*** Source document ***
Court of Appeals of New Mexico
Decision Information
Rule Set 12 - Rules of Appellate Procedure - cited by 9,587 documents
Citations - New Mexico Appellate Reports
State v. Martinez - cited by 139 documents
State v. Sanchez - cited by 82 documents
Decision Content
STATE V. BEJARANO
This memorandum opinion was not selected for publication in the New Mexico Appellate Reports. Please see Rule 12-405 NMRA for restrictions on the citation of unpublished memorandum opinions. Please also note that this electronic memorandum opinion may contain computer-generated errors or other deviations from the official paper version filed by the Court of Appeals and does not include the filing date.
STATE OF NEW MEXICO,
Plaintiff-Appellee,
v.
GABRIEL BEJARANO
Defendant-Appellant.
No. 34,439
COURT OF APPEALS OF NEW MEXICO
November 23, 2015
APPEAL FROM THE DISTRICT COURT OF HIDALGO COUNTY, J. C.
*** End of Source document ***
*** Dataset extract ***
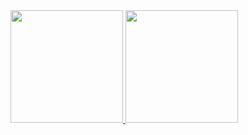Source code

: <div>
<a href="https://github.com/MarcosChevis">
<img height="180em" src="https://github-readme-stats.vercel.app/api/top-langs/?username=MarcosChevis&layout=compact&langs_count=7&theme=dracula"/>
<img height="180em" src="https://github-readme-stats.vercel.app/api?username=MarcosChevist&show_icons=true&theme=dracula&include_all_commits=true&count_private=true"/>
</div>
*** End of Dataset extract ***
*** Dataset extract ***
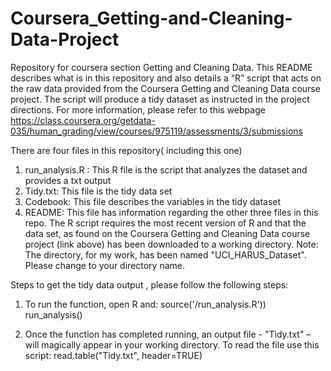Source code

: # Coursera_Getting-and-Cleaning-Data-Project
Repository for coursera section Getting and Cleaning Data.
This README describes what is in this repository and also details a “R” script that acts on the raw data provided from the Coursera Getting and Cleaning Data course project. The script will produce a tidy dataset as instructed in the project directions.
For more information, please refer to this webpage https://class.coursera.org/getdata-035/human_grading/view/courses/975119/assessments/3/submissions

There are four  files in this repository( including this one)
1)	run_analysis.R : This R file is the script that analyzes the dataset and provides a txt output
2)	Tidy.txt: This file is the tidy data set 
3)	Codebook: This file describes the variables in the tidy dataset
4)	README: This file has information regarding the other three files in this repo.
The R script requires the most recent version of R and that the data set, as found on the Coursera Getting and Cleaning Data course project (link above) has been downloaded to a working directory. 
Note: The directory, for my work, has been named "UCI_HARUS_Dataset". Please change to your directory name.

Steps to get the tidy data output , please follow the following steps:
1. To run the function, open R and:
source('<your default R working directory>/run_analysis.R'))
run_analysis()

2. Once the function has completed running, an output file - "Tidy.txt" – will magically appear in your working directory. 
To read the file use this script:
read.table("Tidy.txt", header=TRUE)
*** End of Dataset extract ***
### Complete the following
a – Who is the defendant-appellant named in the court decision?
b – Please copy the court decision word for word, from "STATE OF NEW" up to and including "COUNTY, J. C.".
This data comes from a different source than the court decision.

### Solutions
a – Gabriel Bejarano

b –
STATE OF NEW MEXICO,
Plaintiff-Appellee,
v.
GABRIEL BEJARANO
Defendant-Appellant.
No. 34,439
COURT OF APPEALS OF NEW MEXICO
November 23, 2015
APPEAL FROM THE DISTRICT COURT OF HIDALGO COUNTY, J. C.